Text provided:
=== Begin Enclosure ===

    • Edward Hartmann

      Close.. they’re the puppets of the Dallas Citizen’s Council

  • Tanachforme

    the one who voted against are fools

    • Wes_Scott

      No, YOU are the fool. The six who voted against the SUPs were doing their jobs. They listened to citizens’ concerns and votes according the what the majority of citizens expressing an opinion said. It’s called democracy, and if you don’t like it, then move the China. They are getting ready to frack everywhere there!

  • claytonauger

    Thanks for the coverage. Not many folks have caught on what’s happening in Dallas and how important it is.

  • Ofug

    To the anti-drillers: Fine, you won. Now repay the $50 million in up-front royalties the city was paid 10 years ago (plus interest).
=== End Enclosure ===
Available data:
=== Begin Enclosure ===
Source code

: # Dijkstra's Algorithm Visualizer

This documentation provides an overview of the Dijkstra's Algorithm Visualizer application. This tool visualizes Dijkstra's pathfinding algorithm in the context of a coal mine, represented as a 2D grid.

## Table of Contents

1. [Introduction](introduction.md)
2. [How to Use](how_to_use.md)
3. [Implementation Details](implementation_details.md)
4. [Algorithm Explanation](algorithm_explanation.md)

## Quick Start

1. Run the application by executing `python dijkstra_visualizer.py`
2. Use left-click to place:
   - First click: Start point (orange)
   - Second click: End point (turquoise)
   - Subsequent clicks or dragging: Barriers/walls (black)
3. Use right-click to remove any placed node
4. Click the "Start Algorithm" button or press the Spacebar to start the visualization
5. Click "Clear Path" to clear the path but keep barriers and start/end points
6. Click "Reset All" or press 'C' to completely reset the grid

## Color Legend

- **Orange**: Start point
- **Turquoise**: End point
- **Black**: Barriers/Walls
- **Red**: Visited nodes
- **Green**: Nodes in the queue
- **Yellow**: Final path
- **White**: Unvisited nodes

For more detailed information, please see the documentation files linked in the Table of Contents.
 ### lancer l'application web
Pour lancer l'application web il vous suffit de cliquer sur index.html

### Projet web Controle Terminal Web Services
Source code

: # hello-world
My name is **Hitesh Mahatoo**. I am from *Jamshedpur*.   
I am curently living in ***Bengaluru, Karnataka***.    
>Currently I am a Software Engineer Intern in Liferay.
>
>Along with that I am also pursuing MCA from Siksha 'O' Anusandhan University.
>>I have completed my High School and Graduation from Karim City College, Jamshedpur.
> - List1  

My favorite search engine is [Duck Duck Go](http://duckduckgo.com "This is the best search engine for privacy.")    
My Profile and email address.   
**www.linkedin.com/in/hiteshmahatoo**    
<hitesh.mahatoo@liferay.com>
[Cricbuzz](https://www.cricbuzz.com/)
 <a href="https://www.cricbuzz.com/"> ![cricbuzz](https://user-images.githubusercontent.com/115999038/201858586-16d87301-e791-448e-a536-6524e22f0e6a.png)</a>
=== End Enclosure ===
Work request A:
In the comment thread, how many council members voted against the SUPs, according to Wes_Scott?
Work request B:
Please extract the passage of the comment thread starting with "Close.. they’re the" and going on through "frack everywhere there!".
Work request C:
Decide whether each statement agrees with the comment thread, and answer yes or no, quoting the words that settle it.
(i) Ofug says the city received up-front royalties 10 years ago.
(ii) claytonauger says many people have caught on to what is happening in Dallas.
(iii) Edward Hartmann calls them puppets of the Dallas Citizen's Council.
None of the items are needed for this work.

Answer section A:
Six.

Answer section B:
Close.. they’re the puppets of the Dallas Citizen’s Council

  • Tanachforme

    the one who voted against are fools

    • Wes_Scott

      No, YOU are the fool. The six who voted against the SUPs were doing their jobs. They listened to citizens’ concerns and votes according the what the majority of citizens expressing an opinion said. It’s called democracy, and if you don’t like it, then move the China. They are getting ready to frack everywhere there!

Answer section C:
(i) Yes: "Now repay the $50 million in up-front royalties the city was paid 10 years ago (plus interest)."
(ii) No: "Not many folks have caught on what’s happening in Dallas and how important it is."
(iii) Yes: "Close.. they’re the puppets of the Dallas Citizen’s Council"